Earlier this week we posted the latest #WhoSays misconception around disabled people’s inclusion within sport, specifically, ‘who says disabled people might get hurt?’ This concept clearly resonated with a lot of readers and at the time of writing has been shared 65+ times, reaching 9000+ people on Facebook alone. It is great to see such high levels of engagement in what can sometimes be a tricky area, particularly within Mixed Ability Rugby. As part of our work on England Rugby and Comic Relief’s ‘Try for Change’ project we are looking to raise both participation and awareness of Mixed Ability Rugby and the risk of injury is a common concern. Below we have detailed our reasons why we believe this risk is manageable and even necessary in the journey to full inclusion.
The Full Experience
As with all MA sports MA rugby is played to the same regulations as mainstream rugby with competition against local social sides encouraged to spread the MA model of inclusion. This ensures that MA teams remain within the mainstream structure and aren’t segregated to only play against other MA teams in a separate league. In England we have seen MA teams play fixtures against opposition from as high as National One whilst in Argentina Los Pumpas played against the national team, the Pumas! Once again, this rightfully raises questions about ensuring the safety of players and we have found a simple briefing prior to the game to be the most effective means to achieve a social yet competitive fixture. Utilising the ‘tackle who needs to be tackled’ ethos allows the contact intensity of a game to vary depending on the rugby-competency of the individual in possession. By playing mainstream opponents it allows for MA teams to access all of rugby’s many benefits be that physical on the pitch or social in the bar afterwards!
Duty of Care
On the infrequent occasions that we receive resistance to Mixed Ability Rugby, ‘duty of care’ is often cited as a reason that it can’t be delivered. This generally comes in the form of questions such as ‘don’t we have an increased duty of care to protect these players from injury?’ In short, the answer is no. As with any sporting activity the club and coach involved have a duty to deliver sport safely through effective preparations and safeguarding. However delivering sport ‘safely’ doesn’t mean that any element of risk must be eliminated. Whether playing rugby at Premiership level or in a friendly between two local Vets sides accidents are inevitable and an accepted part of the game. What is key is that all players understand the potential risks involved and then consent to participate. In order to ensure this IMAS have created an MA Rugby guide that details more common injuries seen within rugby such as accidental stud injuries and sprains.
‘Unwrapping the Cotton Wool’
For many disabled participants the opportunity to play full contact rugby will often be their first experience of playing contact sport.
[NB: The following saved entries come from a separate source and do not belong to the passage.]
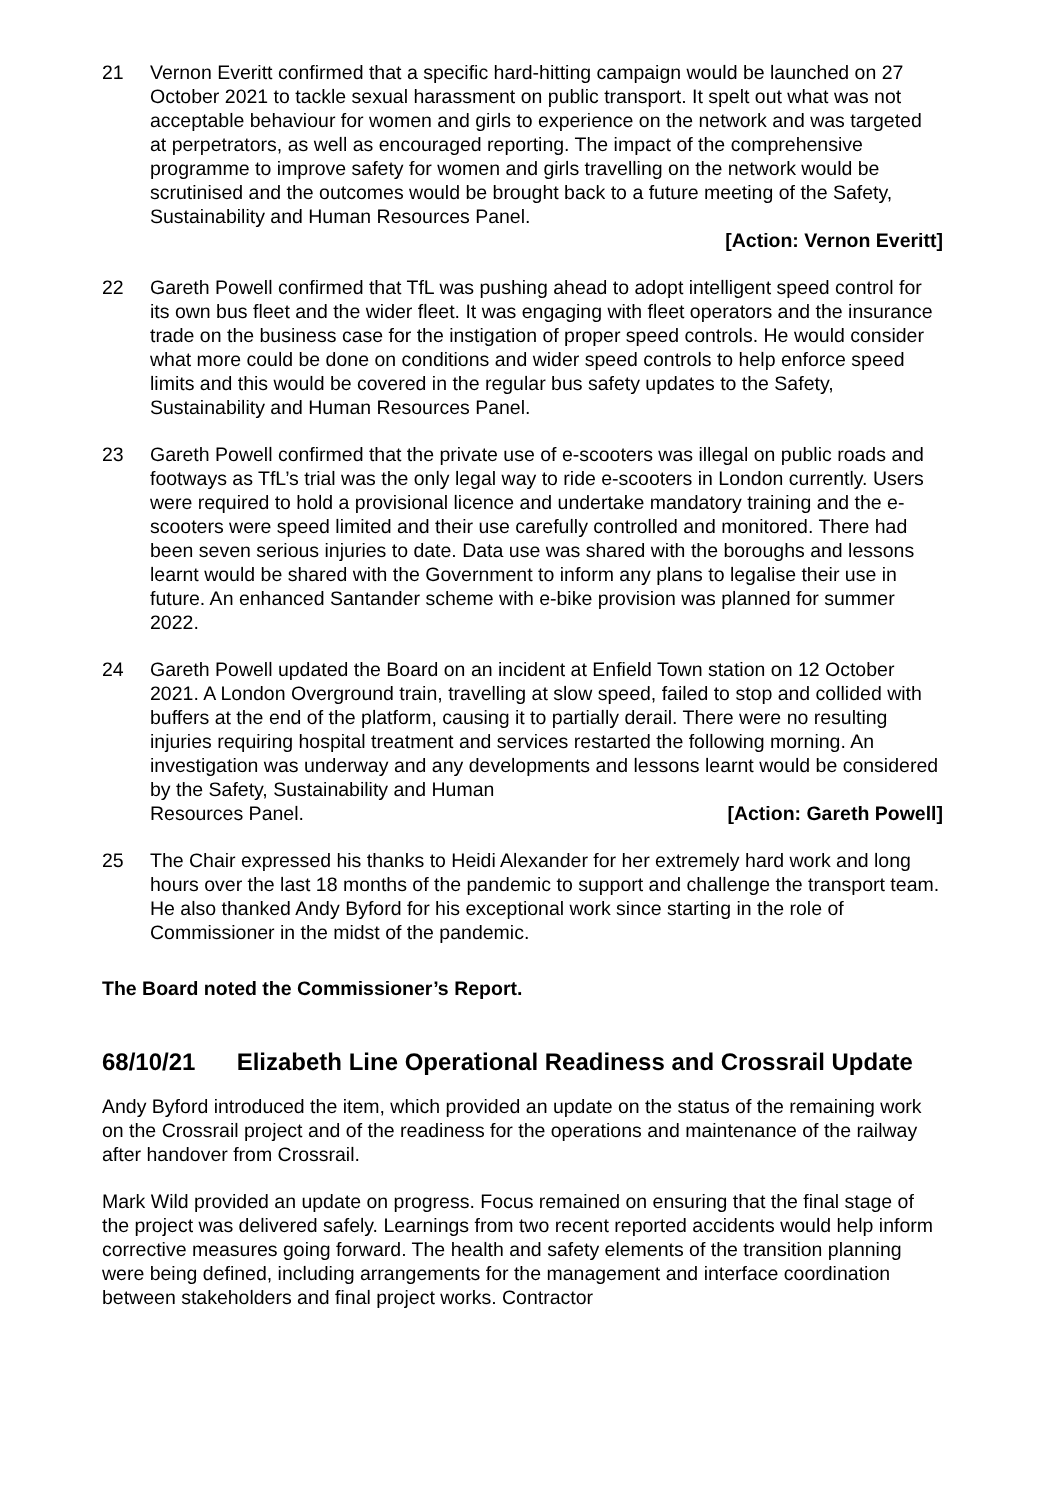21 Vernon Everitt confirmed that a specific hard-hitting campaign would be launched on 27 October 2021 to tackle sexual harassment on public transport. It spelt out what was not acceptable behaviour for women and girls to experience on the network and was targeted at perpetrators, as well as encouraged reporting. The impact of the comprehensive programme to improve safety for women and girls travelling on the network would be scrutinised and the outcomes would be brought back to a future meeting of the Safety, Sustainability and Human Resources Panel.
[Action: Vernon Everitt]
22 Gareth Powell confirmed that TfL was pushing ahead to adopt intelligent speed control for its own bus fleet and the wider fleet. It was engaging with fleet operators and the insurance trade on the business case for the instigation of proper speed controls. He would consider what more could be done on conditions and wider speed controls to help enforce speed limits and this would be covered in the regular bus safety updates to the Safety, Sustainability and Human Resources Panel.
23 Gareth Powell confirmed that the private use of e-scooters was illegal on public roads and footways as TfL’s trial was the only legal way to ride e-scooters in London currently. Users were required to hold a provisional licence and undertake mandatory training and the e-scooters were speed limited and their use carefully controlled and monitored. There had been seven serious injuries to date. Data use was shared with the boroughs and lessons learnt would be shared with the Government to inform any plans to legalise their use in future. An enhanced Santander scheme with e-bike provision was planned for summer 2022.
24 Gareth Powell updated the Board on an incident at Enfield Town station on 12 October 2021. A London Overground train, travelling at slow speed, failed to stop and collided with buffers at the end of the platform, causing it to partially derail. There were no resulting injuries requiring hospital treatment and services restarted the following morning. An investigation was underway and any developments and lessons learnt would be considered by the Safety, Sustainability and Human
Resources Panel. [Action: Gareth Powell]
25 The Chair expressed his thanks to Heidi Alexander for her extremely hard work and long hours over the last 18 months of the pandemic to support and challenge the transport team. He also thanked Andy Byford for his exceptional work since starting in the role of Commissioner in the midst of the pandemic.
The Board noted the Commissioner’s Report.
68/10/21 Elizabeth Line Operational Readiness and Crossrail Update
Andy Byford introduced the item, which provided an update on the status of the remaining work on the Crossrail project and of the readiness for the operations and maintenance of the railway after handover from Crossrail.
Mark Wild provided an update on progress. Focus remained on ensuring that the final stage of the project was delivered safely. Learnings from two recent reported accidents would help inform corrective measures going forward. The health and safety elements of the transition planning were being defined, including arrangements for the management and interface coordination between stakeholders and final project works. Contractor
It is commonplace for parallel sports to be offered that remove any elements that can be considered dangerous, even if this is to the detriment to the sport itself. This very situation actually contributed to the creation of IMAS when back in 2009 Anthony Brooke, Bradford Bumbles founder and IMAS trainer, wanted to play rugby. As contact rugby was deemed ‘unsafe’ for Anthony due to his Cerebral Palsy he was offered Tag as a ‘safe’ alternative. However the tackling, rucking and mauling were the very elements that appealed most to Anthony and he therefore refused to settle for this ‘safer’ alternative. Ultimately this led to the formation of the Bumbles and subsequently the creation of IMAS in the run up to the first ever International Mixed Ability Rugby Tournament in Bradford in 2015. MA Rugby, and MA Sports in general, provide an opportunity to move away from the misconception that disabled people are a unique section of society that require protection and instead empowers them with the autonomy to decide what sport they would like to engage in.
For players new to rugby stepping out onto a pitch to test yourself against 15 opponents for the first time is a daunting prospect, regardless of disability. However, from a player’s perspective when a coach sends you out onto the field it is a moment of immense pride as it illustrates that they trust you to participate both safely and competitively. By allowing players to participate despite risk it helps to build independence and confidence that can often spill into other areas of life. For example, we have seen how individuals who may previously have required support to attend training have gained the confidence to attempt another ‘risky’ activity in the form of travelling independently. In this instance whilst the risk is more likely to be ending up in the wrong place rather than injury the premise is the same and the confidence gained via rugby is transferable leading to a greater level of independence.
Overall it is our contention that whilst risk certainly isn’t to be celebrated it is necessary if we are to open all sports to the MA model. Sports must be offered ‘warts and all’ to participants in order for them to access the full array of benefits which we believe far outweigh the associated risks.